§ **Problem details**
Whenever a picture appears, leave it out while repeating all the other data exactly.

§ **Dataset records**
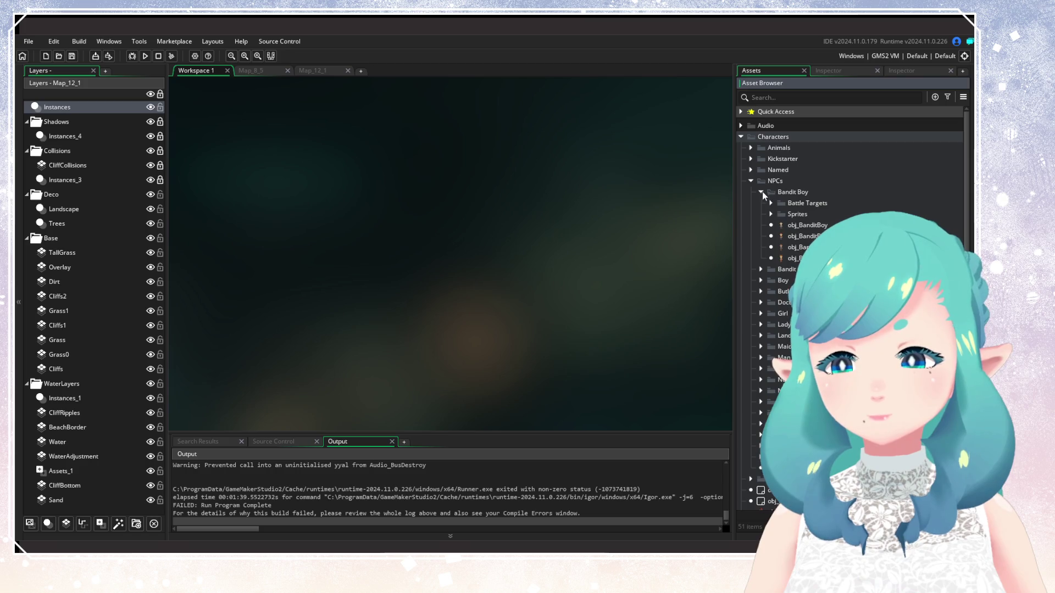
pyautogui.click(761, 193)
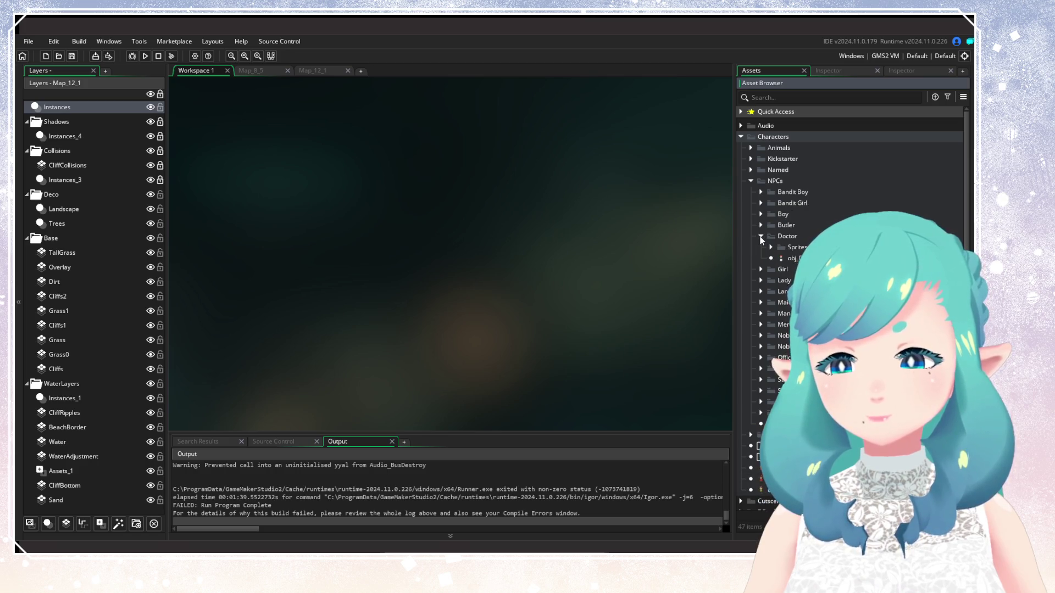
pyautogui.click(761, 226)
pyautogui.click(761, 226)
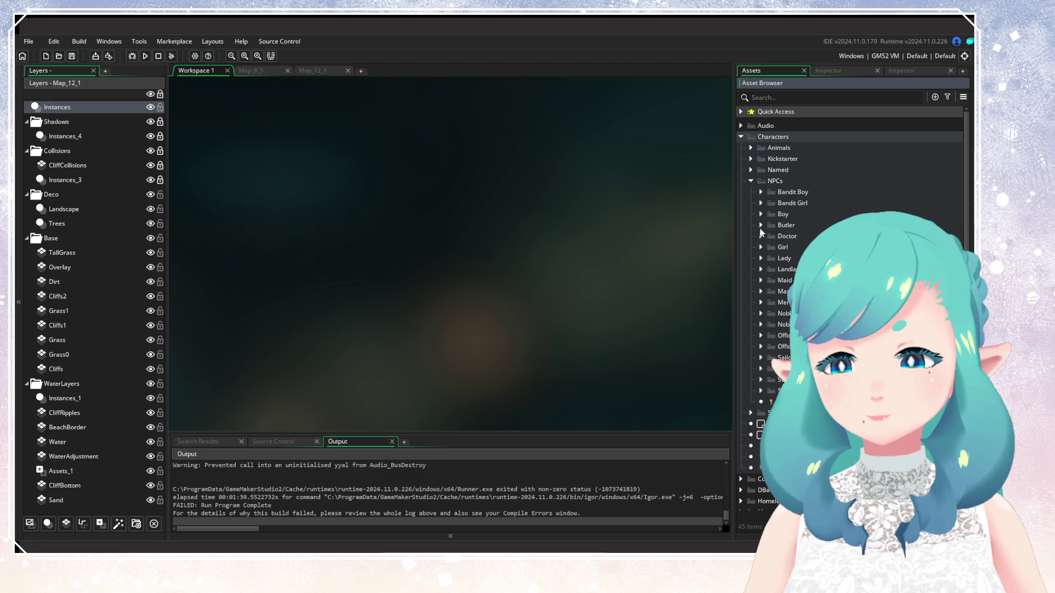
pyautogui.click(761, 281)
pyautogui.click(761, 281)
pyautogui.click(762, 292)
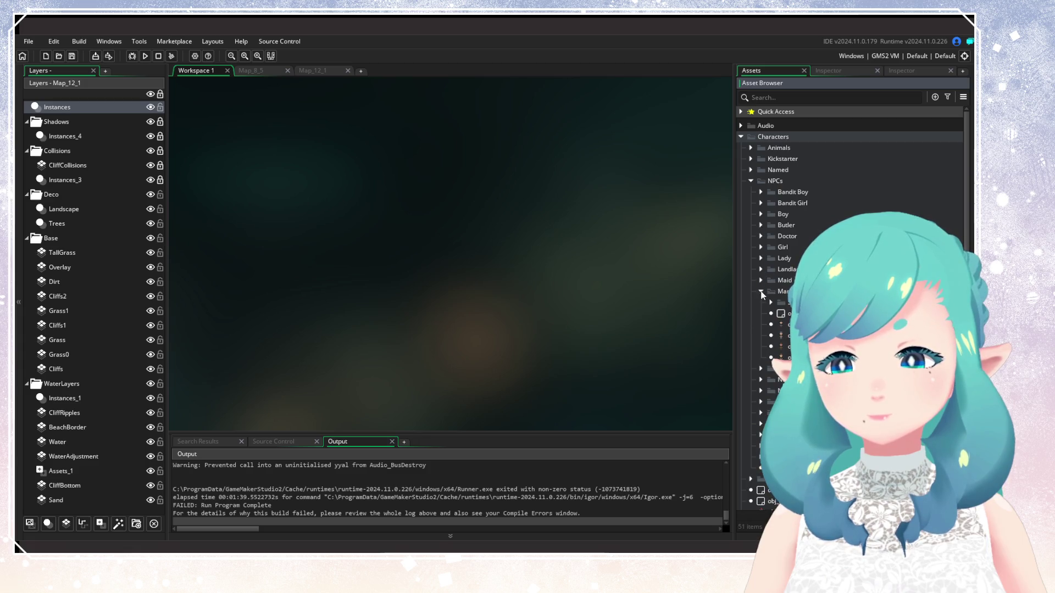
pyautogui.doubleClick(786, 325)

§ **Answer for the task**
pyautogui.click(761, 193)
pyautogui.click(761, 226)
pyautogui.click(761, 226)
pyautogui.click(761, 281)
pyautogui.click(761, 281)
pyautogui.click(762, 292)
pyautogui.doubleClick(786, 325)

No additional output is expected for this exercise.